- _Task brief_:
Write out every one of the records below word for word, changing nothing.

- _Provided entries_:
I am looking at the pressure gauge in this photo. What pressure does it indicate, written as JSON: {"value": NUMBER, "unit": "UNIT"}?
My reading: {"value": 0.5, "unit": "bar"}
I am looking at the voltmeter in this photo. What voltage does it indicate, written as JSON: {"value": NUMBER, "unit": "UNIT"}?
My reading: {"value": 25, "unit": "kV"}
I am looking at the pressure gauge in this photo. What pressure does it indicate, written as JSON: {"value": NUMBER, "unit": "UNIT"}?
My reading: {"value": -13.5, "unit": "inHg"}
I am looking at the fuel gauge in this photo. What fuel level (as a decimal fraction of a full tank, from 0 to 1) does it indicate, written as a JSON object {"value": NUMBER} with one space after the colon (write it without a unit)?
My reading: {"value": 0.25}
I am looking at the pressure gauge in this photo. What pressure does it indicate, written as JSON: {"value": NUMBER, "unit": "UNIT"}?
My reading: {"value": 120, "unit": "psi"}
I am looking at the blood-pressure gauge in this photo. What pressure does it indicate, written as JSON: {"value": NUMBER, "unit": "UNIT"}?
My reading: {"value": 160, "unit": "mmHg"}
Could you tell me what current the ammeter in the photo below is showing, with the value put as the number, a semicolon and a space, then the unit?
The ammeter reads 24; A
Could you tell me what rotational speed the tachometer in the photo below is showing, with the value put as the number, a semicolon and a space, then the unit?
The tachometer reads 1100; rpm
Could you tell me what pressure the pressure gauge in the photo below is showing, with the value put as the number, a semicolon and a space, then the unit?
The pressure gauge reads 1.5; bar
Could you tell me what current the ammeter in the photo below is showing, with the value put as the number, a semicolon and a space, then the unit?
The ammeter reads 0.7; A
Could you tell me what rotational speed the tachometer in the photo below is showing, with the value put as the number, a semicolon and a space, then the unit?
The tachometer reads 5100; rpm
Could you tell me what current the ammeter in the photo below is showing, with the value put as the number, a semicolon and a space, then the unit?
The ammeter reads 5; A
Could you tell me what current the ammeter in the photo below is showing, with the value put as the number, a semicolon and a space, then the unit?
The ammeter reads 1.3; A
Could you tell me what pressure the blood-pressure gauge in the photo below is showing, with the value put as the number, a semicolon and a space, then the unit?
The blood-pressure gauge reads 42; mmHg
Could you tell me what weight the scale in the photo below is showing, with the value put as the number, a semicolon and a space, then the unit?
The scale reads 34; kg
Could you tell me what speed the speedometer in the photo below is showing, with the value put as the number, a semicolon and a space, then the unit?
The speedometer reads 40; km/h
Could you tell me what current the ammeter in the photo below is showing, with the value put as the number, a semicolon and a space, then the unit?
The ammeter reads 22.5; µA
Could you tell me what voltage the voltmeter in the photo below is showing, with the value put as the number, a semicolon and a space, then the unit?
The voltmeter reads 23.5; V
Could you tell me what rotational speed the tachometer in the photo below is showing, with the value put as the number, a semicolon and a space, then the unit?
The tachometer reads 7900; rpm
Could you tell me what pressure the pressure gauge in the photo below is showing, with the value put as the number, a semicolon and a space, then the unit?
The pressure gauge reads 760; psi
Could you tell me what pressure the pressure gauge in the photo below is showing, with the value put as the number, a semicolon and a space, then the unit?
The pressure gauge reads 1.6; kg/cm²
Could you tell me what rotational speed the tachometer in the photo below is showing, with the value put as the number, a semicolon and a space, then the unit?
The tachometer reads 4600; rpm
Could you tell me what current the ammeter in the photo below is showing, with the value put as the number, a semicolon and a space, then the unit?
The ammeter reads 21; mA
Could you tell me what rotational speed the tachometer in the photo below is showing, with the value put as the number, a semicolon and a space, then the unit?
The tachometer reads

- _Response area_:
I am looking at the pressure gauge in this photo. What pressure does it indicate, written as JSON: {"value": NUMBER, "unit": "UNIT"}?
My reading: {"value": 0.5, "unit": "bar"}
I am looking at the voltmeter in this photo. What voltage does it indicate, written as JSON: {"value": NUMBER, "unit": "UNIT"}?
My reading: {"value": 25, "unit": "kV"}
I am looking at the pressure gauge in this photo. What pressure does it indicate, written as JSON: {"value": NUMBER, "unit": "UNIT"}?
My reading: {"value": -13.5, "unit": "inHg"}
I am looking at the fuel gauge in this photo. What fuel level (as a decimal fraction of a full tank, from 0 to 1) does it indicate, written as a JSON object {"value": NUMBER} with one space after the colon (write it without a unit)?
My reading: {"value": 0.25}
I am looking at the pressure gauge in this photo. What pressure does it indicate, written as JSON: {"value": NUMBER, "unit": "UNIT"}?
My reading: {"value": 120, "unit": "psi"}
I am looking at the blood-pressure gauge in this photo. What pressure does it indicate, written as JSON: {"value": NUMBER, "unit": "UNIT"}?
My reading: {"value": 160, "unit": "mmHg"}
Could you tell me what current the ammeter in the photo below is showing, with the value put as the number, a semicolon and a space, then the unit?
The ammeter reads 24; A
Could you tell me what rotational speed the tachometer in the photo below is showing, with the value put as the number, a semicolon and a space, then the unit?
The tachometer reads 1100; rpm
Could you tell me what pressure the pressure gauge in the photo below is showing, with the value put as the number, a semicolon and a space, then the unit?
The pressure gauge reads 1.5; bar
Could you tell me what current the ammeter in the photo below is showing, with the value put as the number, a semicolon and a space, then the unit?
The ammeter reads 0.7; A
Could you tell me what rotational speed the tachometer in the photo below is showing, with the value put as the number, a semicolon and a space, then the unit?
The tachometer reads 5100; rpm
Could you tell me what current the ammeter in the photo below is showing, with the value put as the number, a semicolon and a space, then the unit?
The ammeter reads 5; A
Could you tell me what current the ammeter in the photo below is showing, with the value put as the number, a semicolon and a space, then the unit?
The ammeter reads 1.3; A
Could you tell me what pressure the blood-pressure gauge in the photo below is showing, with the value put as the number, a semicolon and a space, then the unit?
The blood-pressure gauge reads 42; mmHg
Could you tell me what weight the scale in the photo below is showing, with the value put as the number, a semicolon and a space, then the unit?
The scale reads 34; kg
Could you tell me what speed the speedometer in the photo below is showing, with the value put as the number, a semicolon and a space, then the unit?
The speedometer reads 40; km/h
Could you tell me what current the ammeter in the photo below is showing, with the value put as the number, a semicolon and a space, then the unit?
The ammeter reads 22.5; µA
Could you tell me what voltage the voltmeter in the photo below is showing, with the value put as the number, a semicolon and a space, then the unit?
The voltmeter reads 23.5; V
Could you tell me what rotational speed the tachometer in the photo below is showing, with the value put as the number, a semicolon and a space, then the unit?
The tachometer reads 7900; rpm
Could you tell me what pressure the pressure gauge in the photo below is showing, with the value put as the number, a semicolon and a space, then the unit?
The pressure gauge reads 760; psi
Could you tell me what pressure the pressure gauge in the photo below is showing, with the value put as the number, a semicolon and a space, then the unit?
The pressure gauge reads 1.6; kg/cm²
Could you tell me what rotational speed the tachometer in the photo below is showing, with the value put as the number, a semicolon and a space, then the unit?
The tachometer reads 4600; rpm
Could you tell me what current the ammeter in the photo below is showing, with the value put as the number, a semicolon and a space, then the unit?
The ammeter reads 21; mA
Could you tell me what rotational speed the tachometer in the photo below is showing, with the value put as the number, a semicolon and a space, then the unit?
The tachometer reads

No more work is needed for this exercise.